To do | Show all lines below holding the string "roll".

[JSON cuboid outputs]
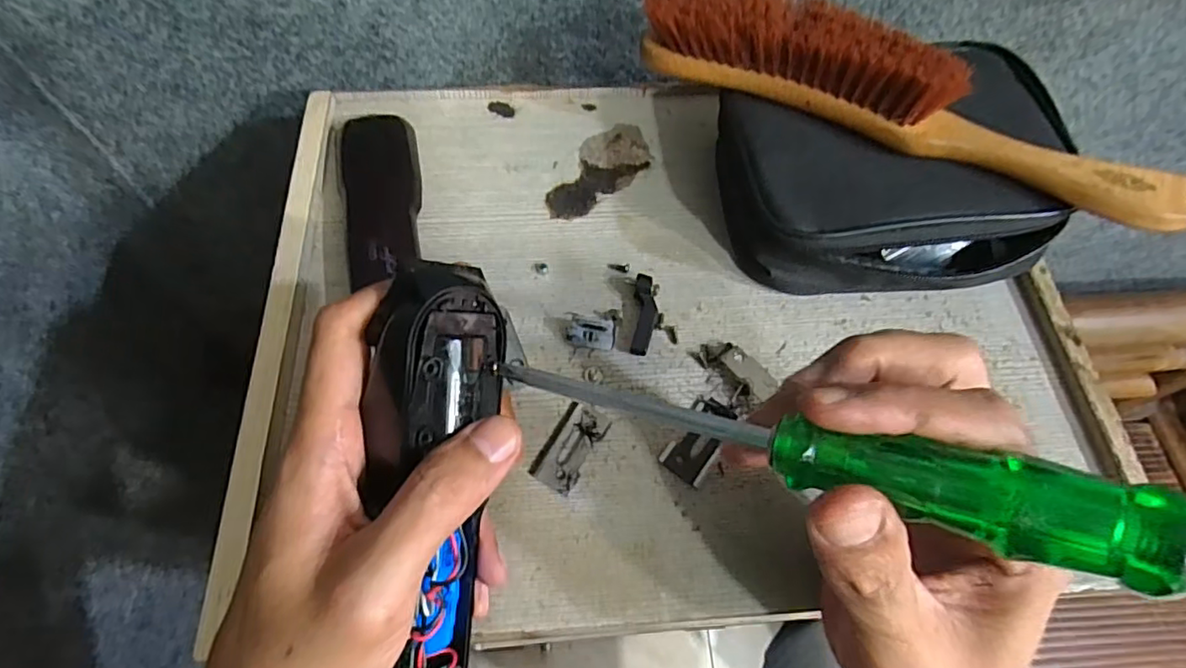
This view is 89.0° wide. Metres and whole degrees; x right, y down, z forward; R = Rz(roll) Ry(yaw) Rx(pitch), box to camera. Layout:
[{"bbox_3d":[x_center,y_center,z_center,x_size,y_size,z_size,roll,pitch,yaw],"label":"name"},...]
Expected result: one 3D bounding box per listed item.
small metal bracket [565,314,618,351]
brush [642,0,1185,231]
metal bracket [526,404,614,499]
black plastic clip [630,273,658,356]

Exercise solution |
This view is 89.0° wide. Metres and whole degrees; x right, y down, z forward; R = Rz(roll) Ry(yaw) Rx(pitch), box to camera. Layout:
[{"bbox_3d":[x_center,y_center,z_center,x_size,y_size,z_size,roll,pitch,yaw],"label":"name"},...]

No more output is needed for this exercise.